Wachsende Beschränkungen für NGOs in der EU
Innerhalb der EU sehen sich NGOs mit einer wachsenden Anzahl von Beschränkungen konfrontiert, die ihre Fähigkeit, ihre Aufgaben zu erfüllen, einschränken. Anders Ausgedrückt, die Freiheit und damit der Raum, welcher den NGOs zur Verfügung steht, um ihre Rolle beim Schutz und zur Förderung von Grundrechten, Demokratie und Rechtsstaatlichkeit zu übernehmen, "schrumpft" oder "schließt sich". Zu diesen Einschränkungen gehören:
Hetzkampagnen, administrative Belästigung und physische Angriffe
In mehreren EU-Ländern wie Bulgarien, Kroatien, Ungarn, Italien, Polen und Rumänien sind NGOs einem dauerhaften rhetorischen Angriff von Politikern und ihnen nahestehenden Medien ausgesetzt. Diese Hetzkampagnen sollen das Vertrauen der Öffentlichkeit in NGOs untergraben, so dass die Öffentlichkeit weniger an ihren Aktivitäten teilnimmt oder weniger Geld spendet.
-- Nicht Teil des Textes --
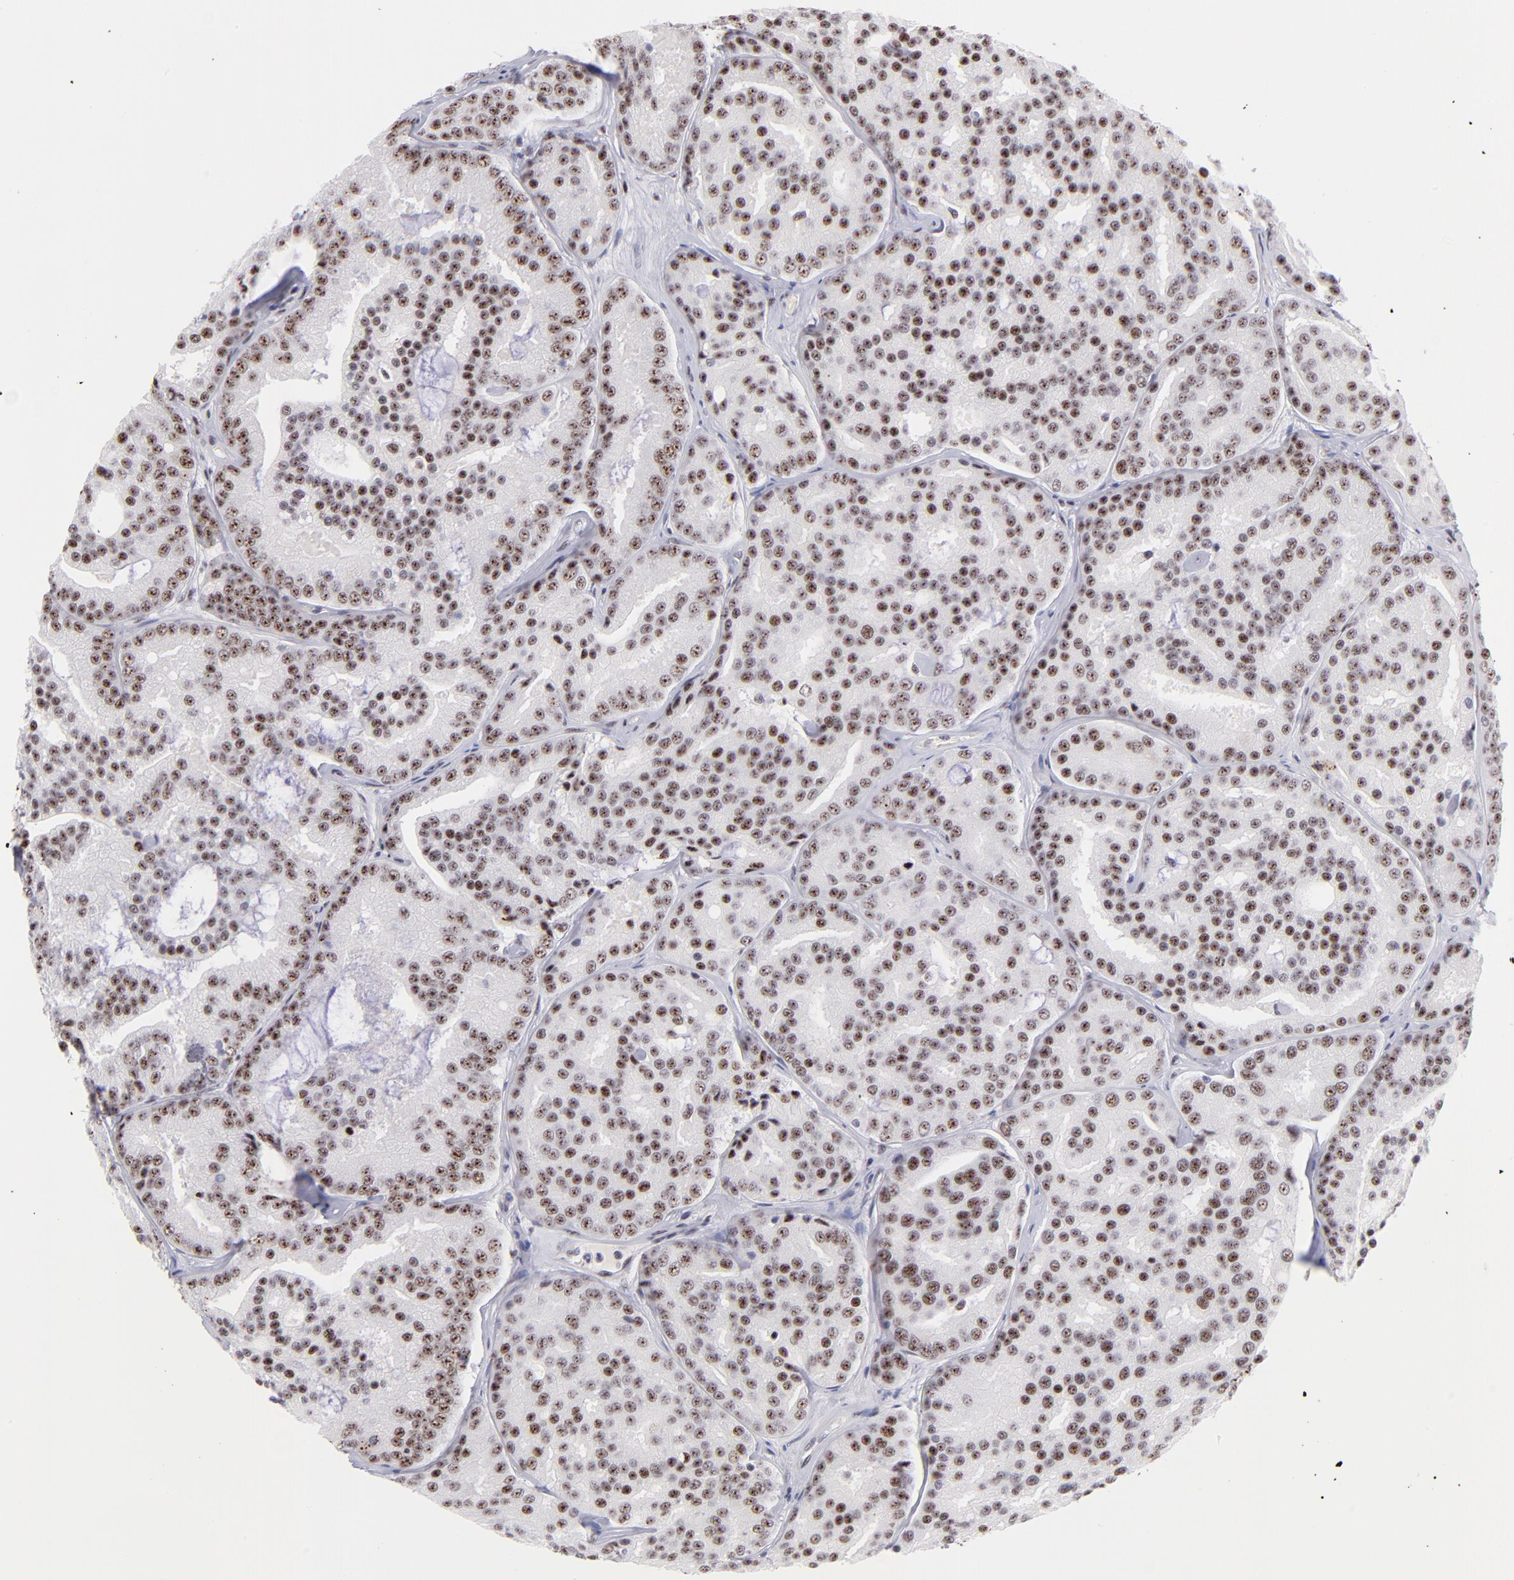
{"staining": {"intensity": "moderate", "quantity": ">75%", "location": "nuclear"}, "tissue": "prostate cancer", "cell_type": "Tumor cells", "image_type": "cancer", "snomed": [{"axis": "morphology", "description": "Adenocarcinoma, High grade"}, {"axis": "topography", "description": "Prostate"}], "caption": "Prostate high-grade adenocarcinoma stained with a brown dye exhibits moderate nuclear positive staining in about >75% of tumor cells.", "gene": "CDC25C", "patient": {"sex": "male", "age": 64}}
In der Regel wird in solchen Hetzkampagnen behauptet, dass NGOs, die die Regierungspartei kritisieren, gegen die Interessen des Landes handeln oder an betrügerischen oder kriminellen Aktivitäten beteiligt sind. Oft versuchen solche Kampagnen, im Vorfeld der Einschränkungen ihrer Aktivitäten die öffentliche Unterstützung für NGOs zu untergraben. In einigen Ländern, wie Ungarn und Bulgarien, belästigen die nationalen Behörden NGOs auch, indem sie Verwaltungsverfahren wie etwa Rechnungsprüfungen missbrauchen, um ihre Ressourcen zu binden. In einigen Ländern wie Bulgarien, Ungarn, Italien, Rumänien und Spanien berichten NGOs über physische Angriffe auf Personen und Eigentum und auch über Hassreden.
Kürzungen
Es gibt Hinweise darauf, dass die öffentlichen Mittel für NGOs, die die Grundrechte und die Gleichstellung fördern, zum Teil aufgrund allgemeiner öffentlicher Ausgabenkürzungen zurückgegangen sind. Doch in einigen Ländern wie Kroatien, Ungarn und Polen waren die Finanzierungskürzungen deutlich politisch motiviert, indem sie Mittel weg von NGOs, die die Regierungspartei kritisieren, und hin zu staatsfreundlichen und kirchlichen Organisationen verschoben haben. Polen plant, dem Ungarischen Beispiel folgend, die Verteilung öffentlicher und europäischer Finanzierung für NGOs unter direkte politische Kontrolle zu bringen. Maßnahmen zur Beschränkung der öffentlichen oder ausländischen Finanzierung für NGOs werden in Bulgarien und Rumänien diskutiert und sind bereits in Irland und Ungarn in Kraft.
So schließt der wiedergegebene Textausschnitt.